Take me to...
- Why should I localize my project?
- Importing existing translations
- Exporting Translations
- Directing translators to localize your project
A language with some extra information. For example, esES (Spanish) is distinct from esMX (Latin American Spanish), despite it being the same language, some words might be different.
An entry into the Localization System. This represents the key your phrase is, what namespace it belongs to, any context attached to it. This will always have an English translation attached.
A single translation of a phrase into a specific language. There is only one definitive translation per-phrase per-locale.
A user who submits translations to a project. If the project's Localization System is set to closed, a translator must be explicitly defined by the manager of the project. Otherwise, any user of the site may enter translations.
A member of the project that (for our purposes) has the privilege to edit, create, and delete English translations.
A namespace acts as a section for a group of phrases. All projects have a base namespace (or root namespace). This is particularly useful if you have a modular project where you want the individual modules to have a separate namespace from the core.
Why should I localize my project?
You may ask "Why should I localize my project?", caring only about English-speaking people and the like. It's a good idea to localize because although many foreigners speak English, a lot don't, and the ones that do might rather use your project in their native tongue. After all, we're coding addons for games, games should be fun, games shouldn't make you translate in your head constantly. Remember that World of Warcraft is released in nine different languages! Also, if you do everything through the localization app, it's mostly a fire-and-forget system, where once all your phrases are in, you don't have to worry about it, and the translators will take care of things themselves.
Importing existing translations
If you have localized your project without our system, you should be able to import your phrases and translations quite easily.
Just click the Import button in the navigation bar at the top, fill in your details and copy-paste your translations into the text box. Note: you should be just copy-pasting the translations and not any AceLocale headers or such.
You do this once per language.
If you're either starting from scratch or want to add new phrases, you'll probably want to create a new phrase through the website, since extra details can be supplied that can't be on import. In the navigation bar, you'll see "Phrases", if you hover over it, it will pop up a menu containing "Create phrase". Use this form to create a new phrase.
There is an optional section for Context that you can supply. This can be a description of the phrase or where to find or some other indicator that will give translators proper context on how to translate the phrase properly.
In the event that you need to change a phrase, first find the phrase through the phrase index (Phrases button in the navigation bar), click on it, then click Edit phrase in the navigation bar.
First, realize that for the majority of projects, namespaces are unnecessary. Sticking to the base namespace is perfectly acceptable.
Creating a Namespace
In the navigation bar, you'll see "Namespaces", hover over it, and a menu will pop up containing "Create namespace". You can now create a namespace.
Editing a Namespace
Find the namespace you want through the namespace index (Namespaces button in the navigation bar), click on it, then click Edit namespace in the navigation bar.

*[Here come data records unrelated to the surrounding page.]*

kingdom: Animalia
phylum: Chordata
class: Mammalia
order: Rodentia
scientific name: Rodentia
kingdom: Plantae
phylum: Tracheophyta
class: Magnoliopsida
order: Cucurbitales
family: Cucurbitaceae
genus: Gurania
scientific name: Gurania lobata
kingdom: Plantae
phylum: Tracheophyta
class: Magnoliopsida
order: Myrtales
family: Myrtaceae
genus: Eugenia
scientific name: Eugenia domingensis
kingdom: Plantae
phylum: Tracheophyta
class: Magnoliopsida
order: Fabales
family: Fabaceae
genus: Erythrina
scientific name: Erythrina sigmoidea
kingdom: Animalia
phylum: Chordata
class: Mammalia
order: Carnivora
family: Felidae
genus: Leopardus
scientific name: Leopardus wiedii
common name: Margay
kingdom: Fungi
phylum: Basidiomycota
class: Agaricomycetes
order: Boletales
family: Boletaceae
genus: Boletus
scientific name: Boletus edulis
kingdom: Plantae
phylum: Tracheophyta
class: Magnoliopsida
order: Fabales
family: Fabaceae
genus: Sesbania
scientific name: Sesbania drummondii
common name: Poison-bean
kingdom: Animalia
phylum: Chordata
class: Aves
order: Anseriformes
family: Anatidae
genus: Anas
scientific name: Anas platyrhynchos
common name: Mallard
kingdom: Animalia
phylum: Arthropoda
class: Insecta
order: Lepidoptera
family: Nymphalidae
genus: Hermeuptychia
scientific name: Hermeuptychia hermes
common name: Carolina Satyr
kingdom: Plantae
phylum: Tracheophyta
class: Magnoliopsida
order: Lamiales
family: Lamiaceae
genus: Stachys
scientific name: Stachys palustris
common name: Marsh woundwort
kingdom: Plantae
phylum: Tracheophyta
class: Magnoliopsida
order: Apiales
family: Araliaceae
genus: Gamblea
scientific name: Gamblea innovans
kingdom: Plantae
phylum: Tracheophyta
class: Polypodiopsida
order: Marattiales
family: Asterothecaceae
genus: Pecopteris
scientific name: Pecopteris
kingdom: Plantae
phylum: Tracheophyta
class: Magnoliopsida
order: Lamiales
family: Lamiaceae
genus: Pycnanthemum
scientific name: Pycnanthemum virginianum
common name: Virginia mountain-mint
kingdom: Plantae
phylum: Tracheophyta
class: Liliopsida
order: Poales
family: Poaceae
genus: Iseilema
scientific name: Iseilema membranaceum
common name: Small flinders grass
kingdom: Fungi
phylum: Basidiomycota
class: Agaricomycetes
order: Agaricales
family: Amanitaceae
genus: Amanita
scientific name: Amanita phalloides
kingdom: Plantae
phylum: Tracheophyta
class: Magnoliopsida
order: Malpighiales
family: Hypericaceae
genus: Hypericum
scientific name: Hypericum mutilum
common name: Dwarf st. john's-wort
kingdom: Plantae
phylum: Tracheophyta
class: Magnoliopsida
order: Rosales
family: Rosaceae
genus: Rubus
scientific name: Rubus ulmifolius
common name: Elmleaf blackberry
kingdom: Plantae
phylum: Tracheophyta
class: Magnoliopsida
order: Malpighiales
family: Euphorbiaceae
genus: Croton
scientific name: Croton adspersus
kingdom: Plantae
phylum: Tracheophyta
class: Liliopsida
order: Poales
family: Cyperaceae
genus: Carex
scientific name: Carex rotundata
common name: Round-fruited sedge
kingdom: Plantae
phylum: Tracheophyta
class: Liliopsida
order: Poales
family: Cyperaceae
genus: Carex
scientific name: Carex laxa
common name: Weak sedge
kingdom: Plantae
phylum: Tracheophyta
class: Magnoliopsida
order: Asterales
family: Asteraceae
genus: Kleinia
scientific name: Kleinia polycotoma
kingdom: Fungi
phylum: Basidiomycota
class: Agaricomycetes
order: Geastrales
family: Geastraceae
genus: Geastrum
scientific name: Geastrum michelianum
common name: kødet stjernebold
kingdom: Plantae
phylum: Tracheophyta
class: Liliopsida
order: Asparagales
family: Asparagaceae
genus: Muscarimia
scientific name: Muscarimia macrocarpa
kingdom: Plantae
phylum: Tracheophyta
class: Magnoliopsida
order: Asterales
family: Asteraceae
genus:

Once you're satisfied with the translations in the system, you can, at any time, export your translations.
Click the Export button in the navigation bar. Fill in the details on how you want it to export, then click the Export button on the form. You'll have a text box full of your translations which you can copy-paste into your code.
You'll have to do this once per locale.
Since exporting manually can be a pain, we supply a way to have your translations automatically injected into your uploaded files. You can see the full details on the Localization Substitutions knowledge base page.
Directing translators to localize your project
You should point them to the localization index (found by clicking "Localization" in your project's navigation bar), which shows the status of all the locales. It is recommended you put a nice message in your project's description, or you can advertise on the forums of your choice. The "Localization" tab will appear to regular users whenever you have phrases in your localization system, nonetheless.